Updated January 15, 2016


THE complexity of the challenge confronting the Muslim world where dealing with religiously inspired militancy is concerned has been aptly demonstrated by a series of recent events.

The latest crisis emerged in Jakarta, where elements linked to the militant Islamic State group went on the rampage on Thursday.

A news outlet connected to the group claimed responsibility for the carnage, while Indonesian police also said they believed IS was behind the attacks.

Meanwhile, on Wednesday, IS claimed responsibility for the attack on the Pakistani consulate in Jalalabad, Afghanistan, while Turkish authorities said the individual responsible for the Istanbul bombing on Tuesday was an operative of the militant group.

These events show that nearly all Muslim states — despite geographic, cultural and political differences — are vulnerable to violent religious extremism.

It would be incorrect to assume that a monolithic IS is planning attacks in Muslim countries — and elsewhere — based in Syria.

However, what is entirely possible is that the so-called caliphate is inspiring fringe groups and individuals across the globe to act in its name, or in support of its cause.
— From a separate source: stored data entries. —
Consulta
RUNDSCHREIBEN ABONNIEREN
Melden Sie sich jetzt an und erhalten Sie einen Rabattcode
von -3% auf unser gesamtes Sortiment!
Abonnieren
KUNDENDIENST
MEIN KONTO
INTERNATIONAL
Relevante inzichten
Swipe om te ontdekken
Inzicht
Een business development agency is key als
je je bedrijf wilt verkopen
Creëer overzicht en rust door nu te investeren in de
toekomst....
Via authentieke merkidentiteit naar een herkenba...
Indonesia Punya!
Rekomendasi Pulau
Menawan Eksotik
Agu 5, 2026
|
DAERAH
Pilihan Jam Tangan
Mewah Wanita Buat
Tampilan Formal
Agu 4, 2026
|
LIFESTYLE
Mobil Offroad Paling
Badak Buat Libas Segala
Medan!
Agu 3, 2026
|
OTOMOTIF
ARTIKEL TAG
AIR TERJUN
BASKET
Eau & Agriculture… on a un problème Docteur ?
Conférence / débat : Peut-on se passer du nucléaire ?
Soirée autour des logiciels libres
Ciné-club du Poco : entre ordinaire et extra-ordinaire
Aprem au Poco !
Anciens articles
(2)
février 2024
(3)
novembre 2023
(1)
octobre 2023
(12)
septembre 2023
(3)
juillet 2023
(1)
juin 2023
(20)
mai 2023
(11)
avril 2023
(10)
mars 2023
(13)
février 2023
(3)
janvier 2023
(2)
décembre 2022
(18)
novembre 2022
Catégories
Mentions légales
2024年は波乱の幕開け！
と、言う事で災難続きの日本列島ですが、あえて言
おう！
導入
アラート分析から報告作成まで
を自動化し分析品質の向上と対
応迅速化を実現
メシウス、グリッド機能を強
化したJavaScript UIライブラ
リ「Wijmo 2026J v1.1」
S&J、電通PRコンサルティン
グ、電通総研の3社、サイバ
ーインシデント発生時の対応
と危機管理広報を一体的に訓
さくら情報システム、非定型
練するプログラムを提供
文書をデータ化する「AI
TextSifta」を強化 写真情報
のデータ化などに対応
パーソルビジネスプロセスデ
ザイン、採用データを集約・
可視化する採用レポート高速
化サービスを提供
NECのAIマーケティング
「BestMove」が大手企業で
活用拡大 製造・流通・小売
For example, in Indonesia IS doesn’t actually need a physical presence; militant groups such as Abu Sayyaf and Jemaah Islamiyah are ideologically on the same wavelength.

Pakistan faces the same predicament: Al Baghdadi and his men do not need to be physically present to forward their agenda.

There is a plethora of militant and sectarian groups that are arguably still active and more than willing to carry the IS banner in Pakistan. The same can be said of nearly any Muslim country, where a variety of factors have led to the growth of home-grown radical movements.

Unfortunately, some Muslim states have either looked away as extremist groups grew in size and strength in their backyards, while others have even used these as proxies in geopolitical conflicts. It is also true that most Muslim states — both authoritarian set-ups and democracies — have failed to deliver social, economic and political justice to their citizens, helping fuel the rise of radical movements, which want to destroy the ‘system’ and build it anew in their own image.

In the immediate term, the Muslim bloc should realise that the war against extremism and terrorism is ‘our’ war.

Firstly, there must be realisation within Muslim states that the militant tide has to be confronted, without differentiation between ‘good’ and ‘bad’ militants.

Secondly, a pan-Islamic effort is needed to clamp down on militancy, which can be achieved through joint counterterrorism efforts. However, any alliance built along sectarian or geopolitical lines is doomed to fail.

Moreover, Western involvement in such an endeavour should be avoided for two reasons: to prevent extremists from portraying it as a ‘war against Islam’, and the fact that much of contemporary Islamist militancy has been fuelled by Western intervention and regime change in Muslim states.